The inherent technical difficulties with maintaining serial batch cultures and chemostat-like devices result in the ability to apply weak selective pressure at best. And, with reduced selective pressure, evolution proceeds at a snail’s pace. Still, even with these limitations, evolutionary optimization via serial batch culture or chemostats remained the only tools in the strain developer tool kit until the advent of genetic engineering in the 1970s.
With genetic engineering, developers realized they could accelerate ‘evolution’ by artificially moving DNA around within an organism (cisgenesis) and from one organism to another (transgenesis). Each new iteration of genetic engineering, given trendy names like ‘synthetic biology’ and ‘metabolic engineering’, demonstrate the tremendous potential of genetic engineering.
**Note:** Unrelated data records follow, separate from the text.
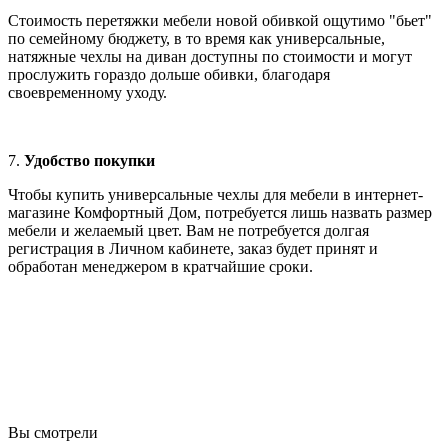
Стоимость перетяжки мебели новой обивкой ощутимо "бьет"
по семейному бюджету, в то время как универсальные,
натяжные чехлы на диван доступны по стоимости и могут
прослужить гораздо дольше обивки, благодаря
своевременному уходу.
7.
Удобство покупки
Чтобы купить универсальные чехлы для мебели в интернет-
магазине Комфортный Дом, потребуется лишь назвать размер
мебели и желаемый цвет. Вам не потребуется долгая
регистрация в Личном кабинете, заказ будет принят и
обработан менеджером в кратчайшие сроки.
Вы смотрели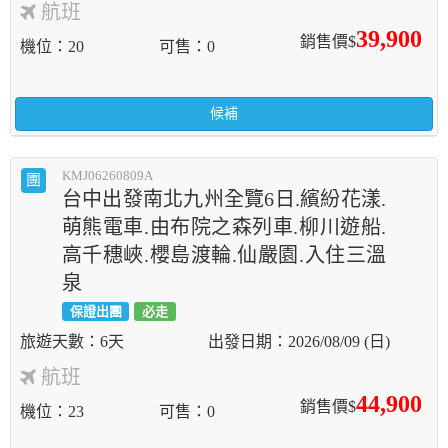
航班
39,900
銷售價$
機位
20
可售
0
候補
KMJ06260809A
團
台中出發南北九州全覽6日.繽紛花漾.
萌熊電車.由布院之森列車.柳川遊船.
高千穗峽.櫻島渡輪.仙嚴園.入住三溫
泉
保證出團
必走
6天
2026/08/09 (日)
航班
44,900
銷售價$
機位
23
可售
0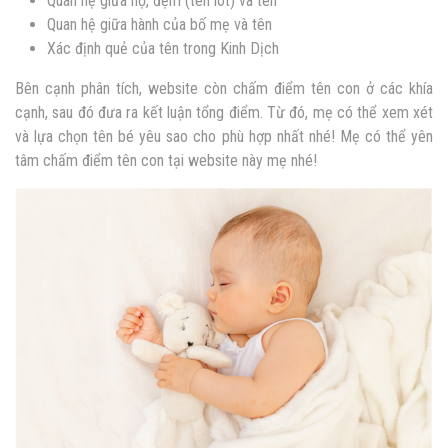
Quan hệ giữa họ, đệm (tên lót) và tên
Quan hệ giữa hành của bố mẹ và tên
Xác định quẻ của tên trong Kinh Dịch
Bên cạnh phân tích, website còn chấm điểm tên con ở các khía
cạnh, sau đó đưa ra kết luận tổng điểm. Từ đó, mẹ có thể xem xét
và lựa chọn tên bé yêu sao cho phù hợp nhất nhé! Mẹ có thể yên
tâm chấm điểm tên con tại website này mẹ nhé!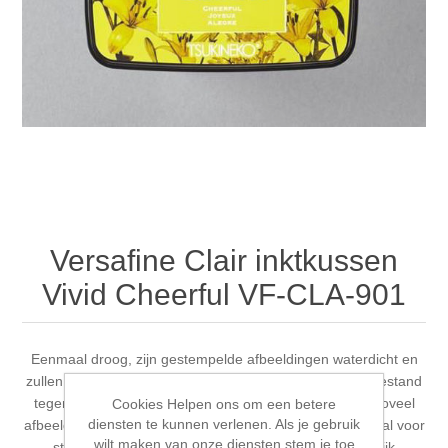
Canvas
Magic
Alcohol ink
Gummiapan
Inspiratie
Stompkaarsen
Personen
Embossing
Lavinia Stamps
Art Journal 2025
Steampunk
Foto's
CraftEmotions
Kaarten 2025
Andere Afbeeldingen
Gesso - Mediums
Cadence
Kaarten 2024
60 bij 40 cm
Inkt
Distress
Art Journal 2024
Versafine Clair inktkussen
Vivid Cheerful VF-CLA-901
Inkleuren
Ranger
Kaarten 2023
Staedtler
kaarten 2022
Eenmaal droog, zijn gestempelde afbeeldingen waterdicht en
zullen ze niet uitsmeren. Afbeeldingen zijn lichtecht en bestand
tegen vervagen. Pad produceert meer dan twee keer zoveel
Cookies Helpen ons om een betere
Art journal 2022
diensten te kunnen verlenen. Als je gebruik
afbeeldingen als een standaard pigmentinktkussen. Ideaal voor
wilt maken van onze diensten stem je toe
stempels met fijne details. Fijne lijnen worden duidelijk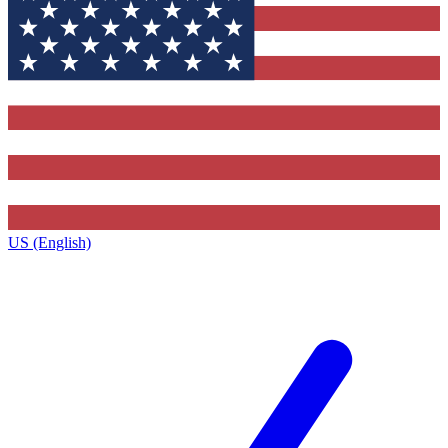
US (English)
And the use of engineering largely eclipsed interest in evolutionary optimization until recently when strain developers began to realize that, despite the enormous potential, genetic engineering cannot address the robustness problem. In fact, genetic engineering is actually a frequent cause of robustness issues. This has led strain developers back to evolutionary optimization.
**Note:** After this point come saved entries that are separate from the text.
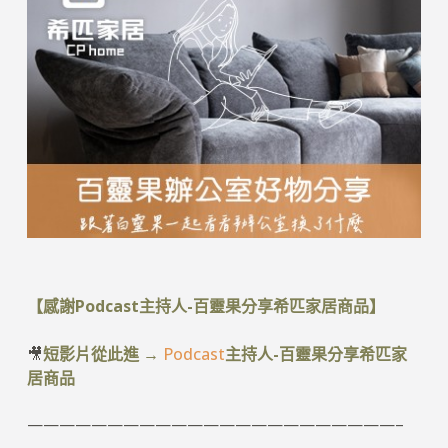
【感謝
Podcast
主持人-百靈果分享希匹家居商品】
🎥
短影片從此進 →
Podcast
主持人-百靈果分享希匹家
居商品
———————————————————————–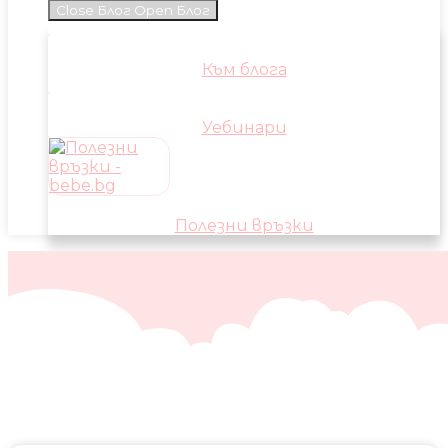
Close Блог
Open Блог
Към блога
Уебинари
Полезни връзки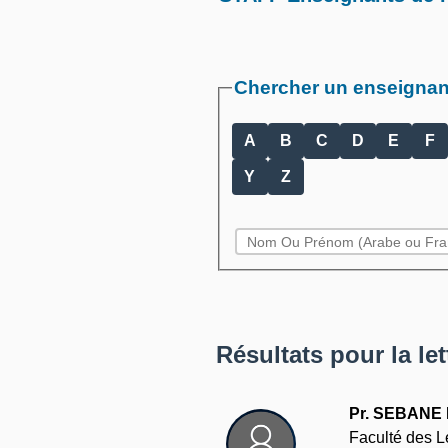
Chercher un enseignant
A
B
C
D
E
F
Y
Z
Résultats pour la let
Pr. SEBANE 
Faculté des L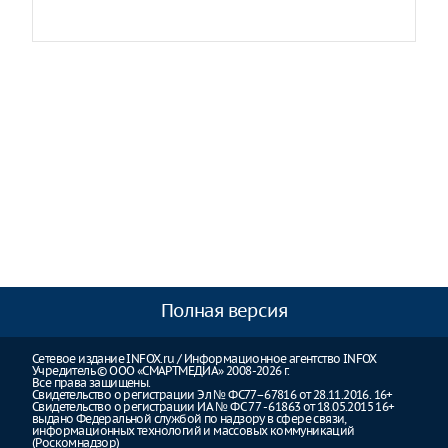
Полная версия
Сетевое издание INFOX.ru / Информационное агентство INFOX
Учредитель © ООО «СМАРТМЕДИА» 2008-2026 г.
Все права защищены.
Свидетельство о регистрации Эл № ФС77–67816 от 28.11.2016. 16+
Свидетельство о регистрации ИА № ФС 77 - 61863 от 18.05.2015 16+
выдано Федеральной службой по надзору в сфере связи,
информационных технологий и массовых коммуникаций
(Роскомнадзор)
Evolugate has developed new continuous culture technology, called the Evolugator™ that circumvents the traditional problems associated with serial batch culture and chemostats. The Evolugator™ allows for real time monitoring of population dynamics, counter-selects against biofilm formation and can support the culturing of any type of cellular factory (from bacteria to mammalian cells) on any type of substrate. Moreover, the technology can incorporate methods for increasing the rate at which mutations are introduced into a population and is highly compatible with genetic engineering, both of which can greatly accelerate the rate of evolutionary optimization. The Evolugator™ represents the first real breakthrough in the use of continuous culture for evolutionary optimization in decades. Improving natural micro-organisms through experimental evolution is now practical and our technology has reopened a wide field of applications for green chemistry using cellular factories.